Problem requirements: Retype the listing below word for word, leaving out the picture lines.
******
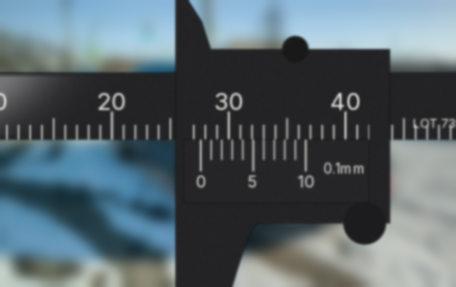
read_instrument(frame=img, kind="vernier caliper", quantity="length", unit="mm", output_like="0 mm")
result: 27.6 mm
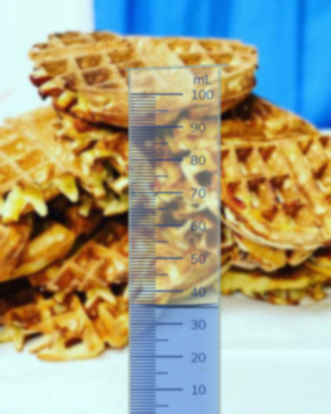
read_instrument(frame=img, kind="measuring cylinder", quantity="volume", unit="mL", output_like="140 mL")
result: 35 mL
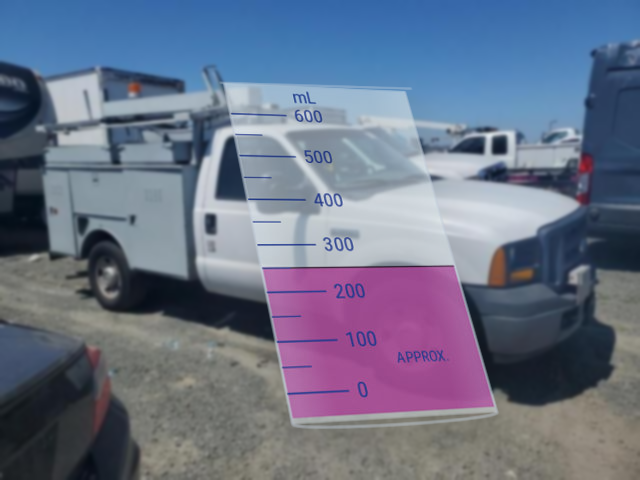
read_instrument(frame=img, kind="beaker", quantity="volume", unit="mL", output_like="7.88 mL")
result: 250 mL
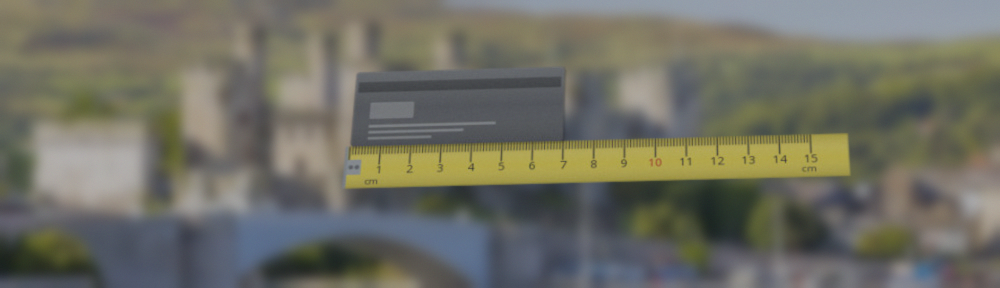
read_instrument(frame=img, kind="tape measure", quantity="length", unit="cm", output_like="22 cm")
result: 7 cm
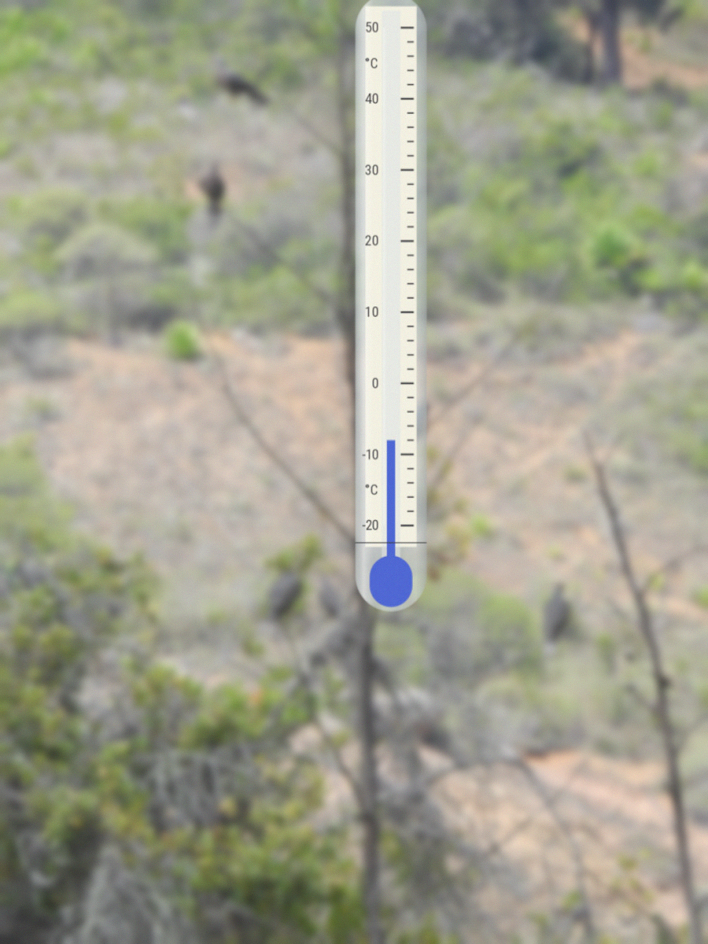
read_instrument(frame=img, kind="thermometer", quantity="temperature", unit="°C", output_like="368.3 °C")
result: -8 °C
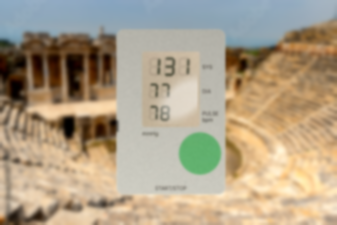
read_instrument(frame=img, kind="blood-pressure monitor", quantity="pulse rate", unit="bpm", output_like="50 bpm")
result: 78 bpm
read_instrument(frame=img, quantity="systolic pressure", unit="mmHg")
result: 131 mmHg
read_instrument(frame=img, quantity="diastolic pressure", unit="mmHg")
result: 77 mmHg
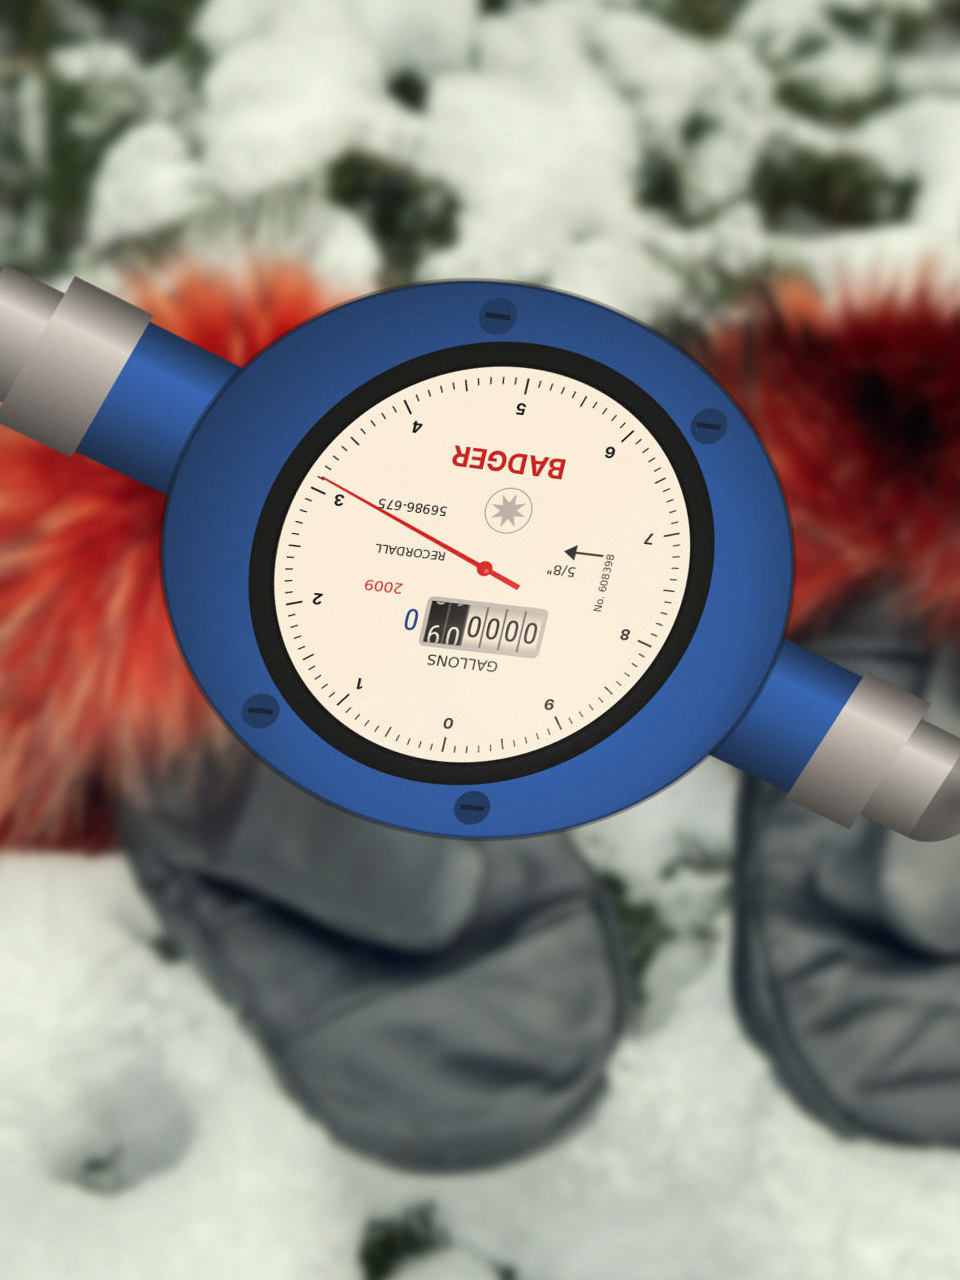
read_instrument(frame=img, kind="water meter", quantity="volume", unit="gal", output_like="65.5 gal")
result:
******
Answer to this exercise:
read_instrument(frame=img, kind="vernier caliper", quantity="length", unit="mm", output_like="0 mm")
result: 27.6 mm
read_instrument(frame=img, kind="measuring cylinder", quantity="volume", unit="mL", output_like="140 mL")
result: 35 mL
read_instrument(frame=img, kind="beaker", quantity="volume", unit="mL", output_like="7.88 mL")
result: 250 mL
read_instrument(frame=img, kind="tape measure", quantity="length", unit="cm", output_like="22 cm")
result: 7 cm
read_instrument(frame=img, kind="thermometer", quantity="temperature", unit="°C", output_like="368.3 °C")
result: -8 °C
read_instrument(frame=img, kind="blood-pressure monitor", quantity="pulse rate", unit="bpm", output_like="50 bpm")
result: 78 bpm
read_instrument(frame=img, quantity="systolic pressure", unit="mmHg")
result: 131 mmHg
read_instrument(frame=img, quantity="diastolic pressure", unit="mmHg")
result: 77 mmHg
read_instrument(frame=img, kind="water meter", quantity="volume", unit="gal", output_like="65.5 gal")
result:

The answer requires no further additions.